INTRODUCTION
Soil microbial communities are crucial to the “one health” concept
because they connect the health of ecosystems, the microbial communities
associated with plants, animals, and humans (Fig. 1), functioning as a
‘second genome’ (an ‘extended genotype’ or an ‘eco-holobiont’). The
microbial communities of different organisms are interconnected in a
manner that influences the fitness and performance of the different
prokaryotic and eukaryotic organisms (Banerjee & van der Heijden,
2023). Similar functions can be attributed to microbial communities in
the human gut and plant rhizosphere including nutrient uptake,
modulating host immunity, prevention of pathogen colonization, and
improving overall health. Harnessing the second genome for food
production can also lower the environmental impact and residual effect
of chemicals on the food chain because they influence nutrient recycling
and pollutant degradation, thereby increasing crop resilience to climate
variabilities (Trivedi, Batista, Bazany, & Singh, 2022).
Plants have evolved efficient strategies to avoid infection by microbial
pathogens such as restricting microbe entry and multiplication. However,
plant-microbiome associations go far beyond pathogens, the overall
diversity of microbial symbionts, commensals, and amensals being pivotal
to the overall health of the biosphere. In particular, the root-driven
sequestration of carbon is attributable to the exchange and transport of
nutrients between the roots of perennial plants, particularly trees, and
rhizosphere bacteria and fungi. Soil microbes are the key drivers of
carbon storage in soils, surpassing other soil processes. Since,
microbial carbon use efficiency (CUE) is a major determinant of global
soil organic carbon storage, understanding the plant-microbe
interactions that underpin processes such as CUE can improve
nature-based solutions to climate change.
The plant-microbe community includes a diverse range of endophytes, that
asymptomatically colonize the internal tissues of almost all plants
(endosphere), as well as inhabiting the outside (ectosphere) plant
organs (Ghatak, Chaturvedi, Waldherr, Subbarao, & Weckwerth, 2023;
Sohrabi, Paasch, Liber, & He, 2023). The plant-beneficial bacteria
(PBB), arbuscular mycorrhizal fungi (AMF), and plant-growth promoting
microorganisms (PGPM) stimulate plant growth and development under
optimal and stress conditions through a range of mechanisms (Fig. 2).
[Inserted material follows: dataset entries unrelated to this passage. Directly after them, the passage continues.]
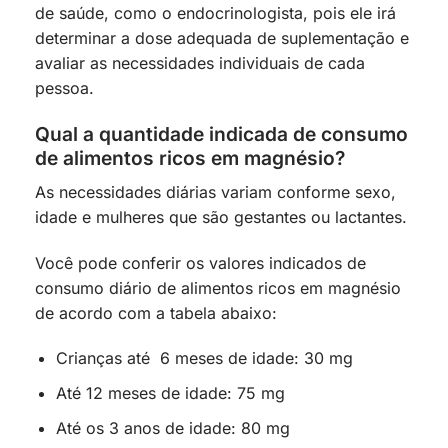
de saúde, como o endocrinologista, pois ele irá
determinar a dose adequada de suplementação e
avaliar as necessidades individuais de cada
pessoa.
Qual a quantidade indicada de consumo
de alimentos ricos em magnésio?
As necessidades diárias variam conforme sexo,
idade e mulheres que são gestantes ou lactantes.
Você pode conferir os valores indicados de
consumo diário de alimentos ricos em magnésio
de acordo com a tabela abaixo:
Crianças até 6 meses de idade: 30 mg
Até 12 meses de idade: 75 mg
Até os 3 anos de idade: 80 mg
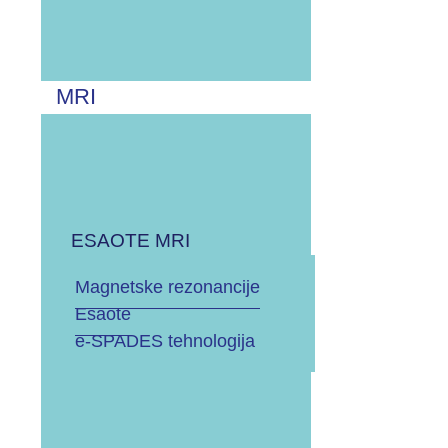
Do 10.000 EURA
Do 30.000 EURA
MRI
Više od 30.000 EURA
Vrsta RTG uređaja?
ESAOTE MRI
Magnetske rezonancije
STACIONARNI
Esaote
e-SPADES tehnologija
MOBILNI
Odaberite vrstu servisa:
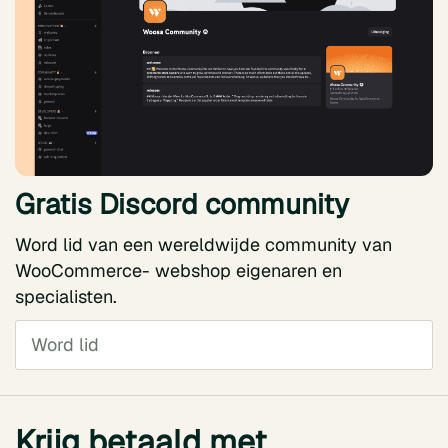
Gratis Discord community
Word lid van een wereldwijde community van
WooCommerce- webshop eigenaren en
specialisten.
Word lid
Krijg betaald met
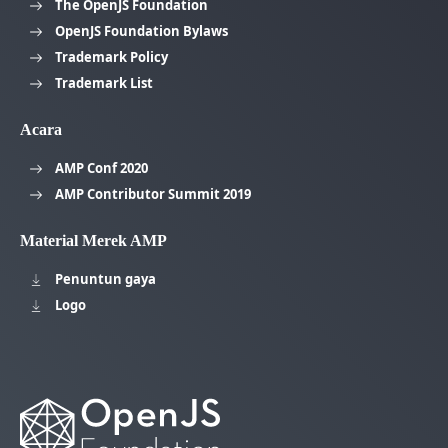
The OpenJS Foundation
OpenJS Foundation Bylaws
Trademark Policy
Trademark List
Acara
AMP Conf 2020
AMP Contributor Summit 2019
Material Merek AMP
Penuntun gaya
Logo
Rhizosphere establishment and the persistence of beneficial microbes
rely on efficient root colonization wherein they feed on the
carbohydrates and other exudes. In turn, they assist in the uptake of
essential nutrients, particularly nitrogen (N), phosphorus (P) and
potassium (K), and produce phytohormones such as indole-3-acetic acid
(IAA), cytokinins (CK) and gibberellins, and also siderophores and
thereby enhance plant fitness and resilience to environmental stresses
(Bai et al., 2022; Ghatak et al., 2023; Turner, James, & Poole, 2013),
such as salt (Chakraborty et al., 2021; Li, La, Zhang, Gao, & Tian,
2021) and drought (Bazany, Wang, Delgado-Baquerizo, Singh, & Trivedi,
2022; de Vries, Griffiths, Knight, Nicolitch, & Williams, 2020).
Seed microbiota including epiphytes that inhabit the seed coat and
endophytes that colonize the endosphere, including the embryo,
endosperm, aleurone, and perisperm, are central to plant establishment
(Nelson, 2018; Nelson, Simoneau, Barret, Mitter, & Compant, 2018). This
microbial community not only pioneers next-generation functions in the
seedling establishment but also facilitates subsequent microbial
colonization from the spermosphere (Fig. 2A). Microbe-assisted solutions
to combat the negative impact of climate change may improve plant
survival, in a world faced with an increased frequency of heat waves,
floods, droughts and contamination of toxic heavy metals. However, a
much deeper understanding of inter-organism communication is required to
tailor the microbial community for maximizing plant growth and
productivity, especially under realistic field scenarios. Building on a
firm foundation of previous reviews on this topic such as Saad et al.
(2020); Ke et al. (2021) and Banerjee & van der Heijden (2023), we
present a synthesis of current research information, while highlighting
the constraints to practical feasibility.